The infinite number of frequencies Riemann conjectures to be needed to specify the primes is not because they go on infinitely - it is because the only known prime number generation algorithm that generates primes with certainty involves the vast and lengthy task of factorising. Factorising is a very long winded task which means working through all the possible ways a number might be confirmed as a prime number - which basically means that after a very large prime number in a sequence one has to check each large number that follows it in the sequence and work out whether it can be divided by a number other than 1 and itself, and carry on doing that until another prime number is reached in the sequence. That is how a prime number is identified. If we are only interested in the length of the data string then the infinite prime number sequence can be defined with a finite amount of data. What it cannot be is specified with a finite amount of data because no periodicities exist in this sequence that we can exploit to help us calculate primes with certainty using any quicker method than factorising.
The way it relates to knowledge and probability is because of this need to factorise. To predict the next prime one has to keep factorising the numbers ahead until one strikes a number that won't factorise - but this comes at a huge computational cost because the numbers one is targeting are very unrepresentative compared with the numbers one has to compute and discard. Riemann tried to stumble upon a more succinct method of calculating (predicting) primes using the perceived organisation of their layout in the integer sequence.
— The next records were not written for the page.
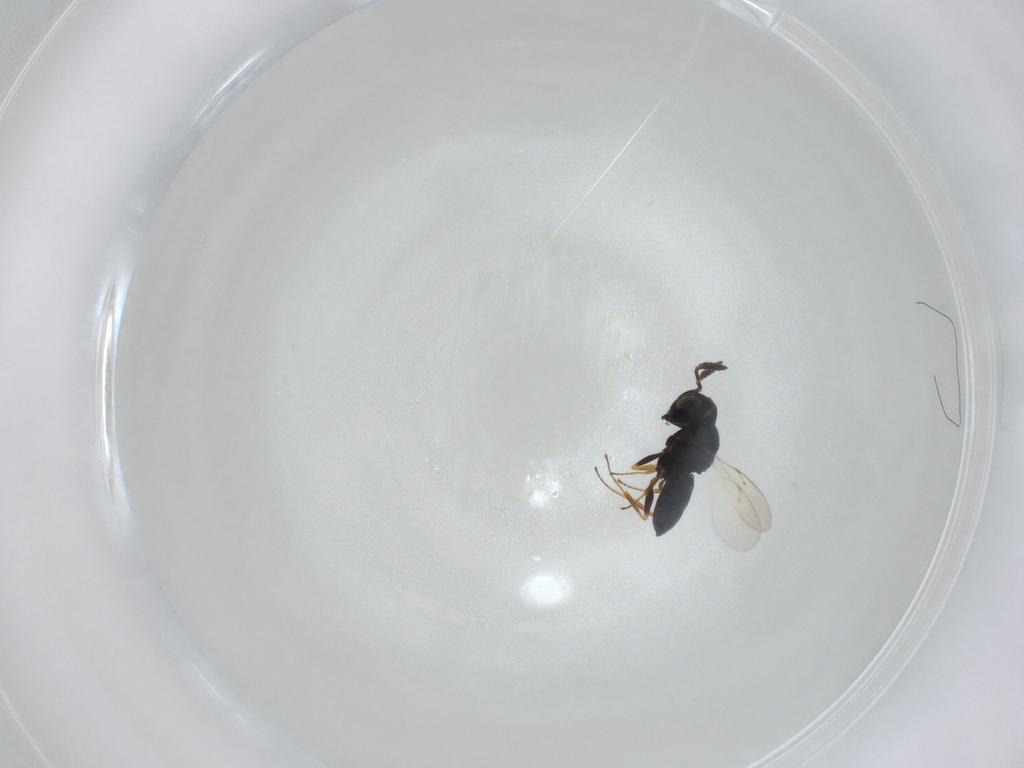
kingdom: Animalia
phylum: Arthropoda
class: Insecta
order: Hymenoptera
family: Scelionidae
But he found that this couldn't be done because purely from the patterned layout point of view it is not possible to predict primes with certainly - one can only predict them probabilistically (which is better than chance predictions).
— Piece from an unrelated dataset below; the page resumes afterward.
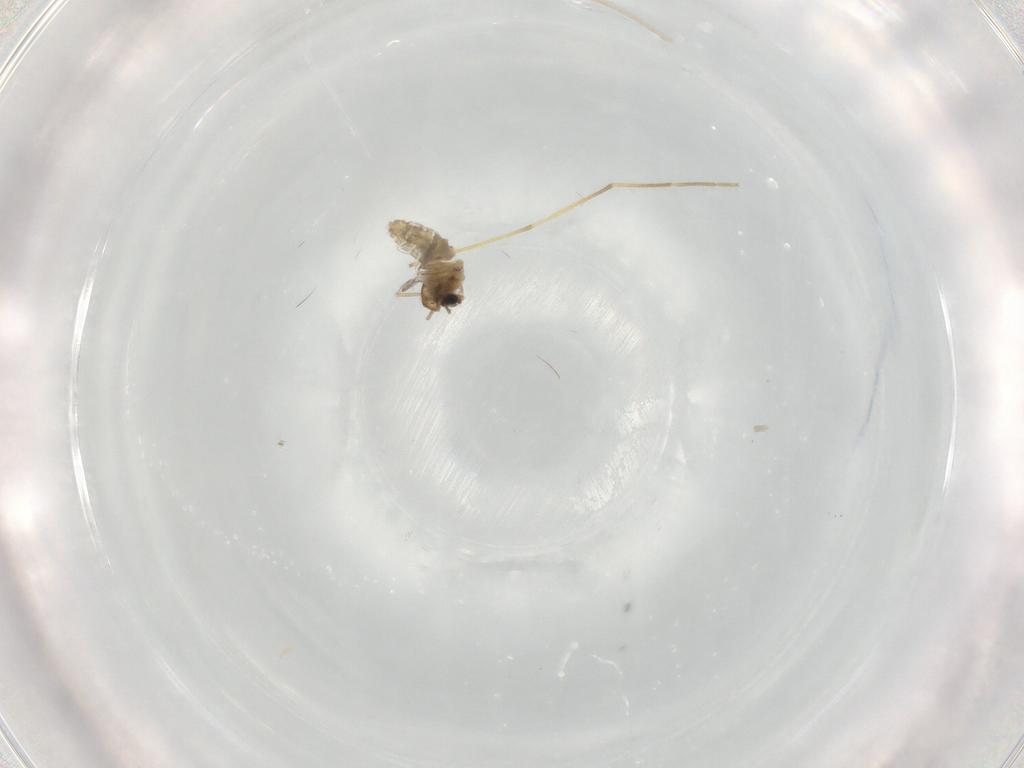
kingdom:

As interesting as this is, more generally, I think this is interesting as a template for knowledge in general, as least by way of analogy. Just as prime number sequences in binary form (11101010001 ...etc) sit between the spectrum of being a maximally disordered sequence yet retaining enough order predictable with a range of outcomes, so too is knowledge much like that. In fact, if you can paint yourself a fairly clear picture of what factorising for primes is like, you’ll see that it is a beautiful illustration for knowledge of the complex world in more generalised terms. The main difference between numbers and information about the physical world is that with the latter we are discovering knowledge of what we can add to our map, whereas with the former we are discovering more about the territory to which those maps relate.